Work to complete:
Update the listing below by changing every "value" to "reading" and keeping everything else the same. Leave the pictures out.

Dataset records:
══════════
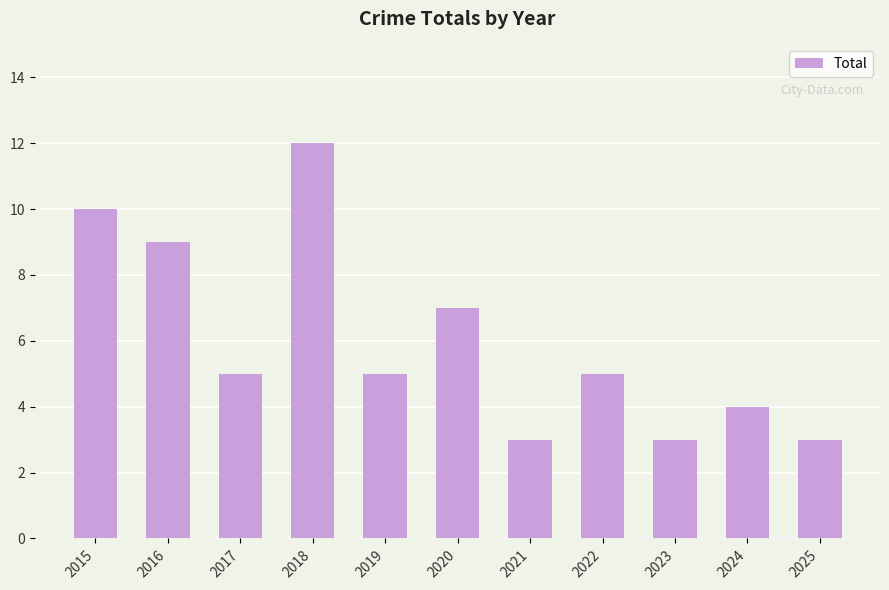

What is the greatest value displayed?

12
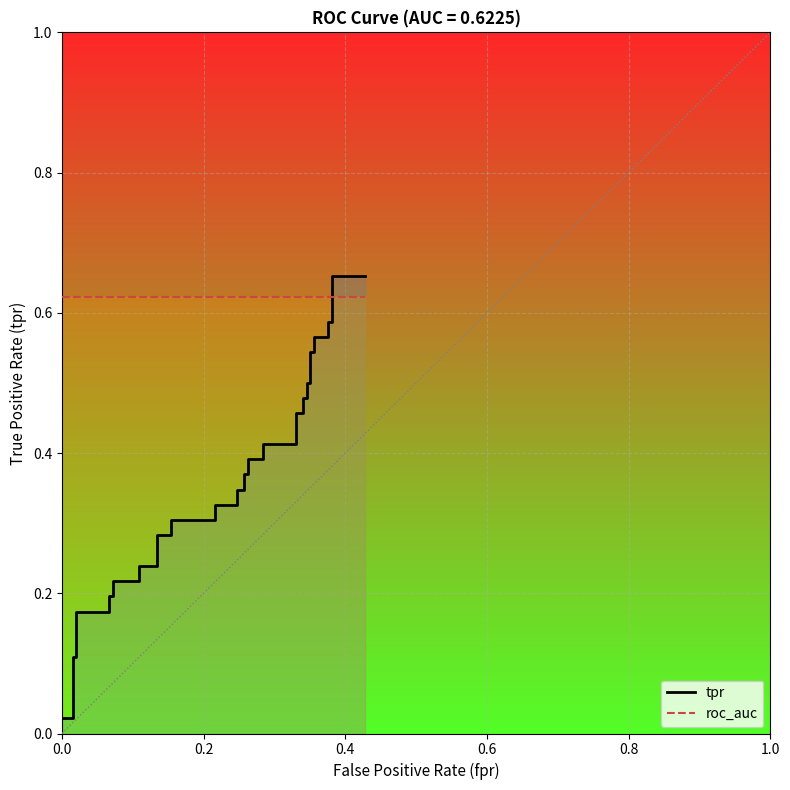

Is the value of tpr at 33 greater than the value of roc_auc at 35?

No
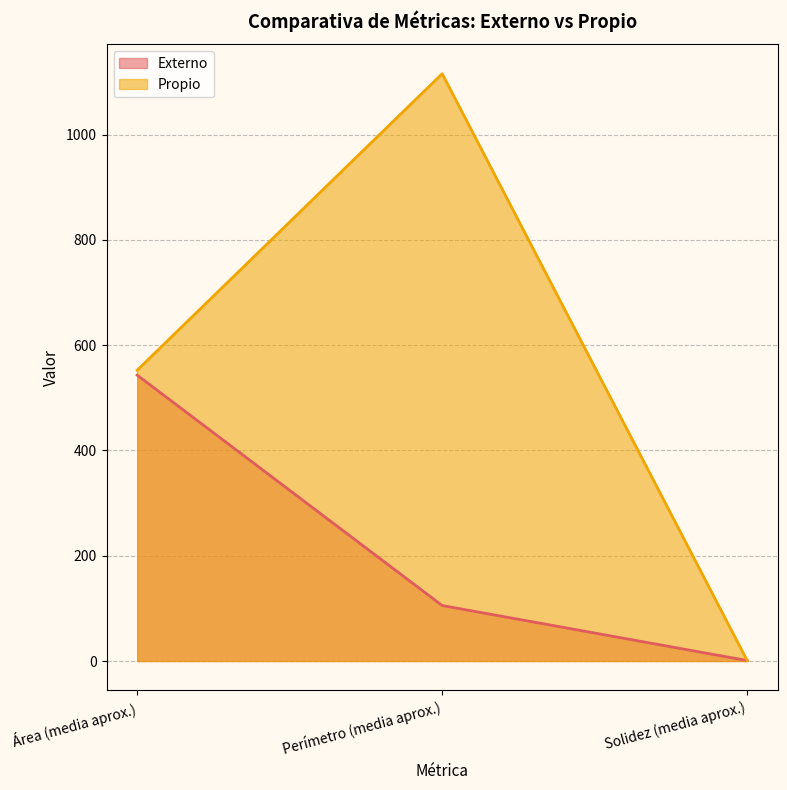

What is the value of the Propio point at the 3rd from the left?

0.9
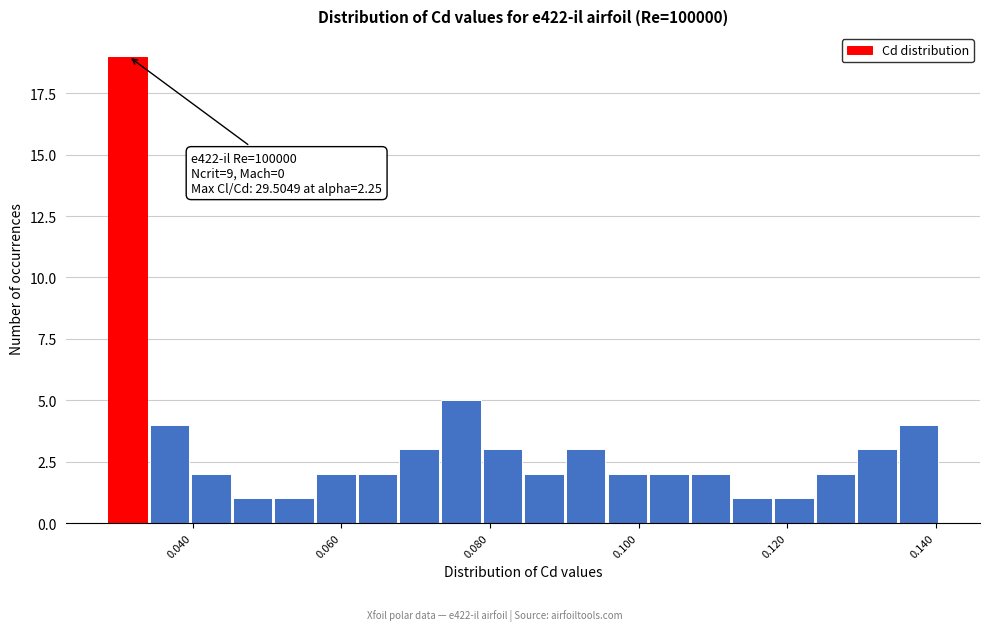

Around what value on the x-axis is the tallest bar? Give the approximate position of its centre, as read against the axis.

0.032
══════════
Solution:
What is the greatest reading displayed?

12

Is the reading of tpr at 33 greater than the reading of roc_auc at 35?

No

What is the reading of the Propio point at the 3rd from the left?

0.9

Around what reading on the x-axis is the tallest bar? Give the approximate position of its centre, as read against the axis.

0.032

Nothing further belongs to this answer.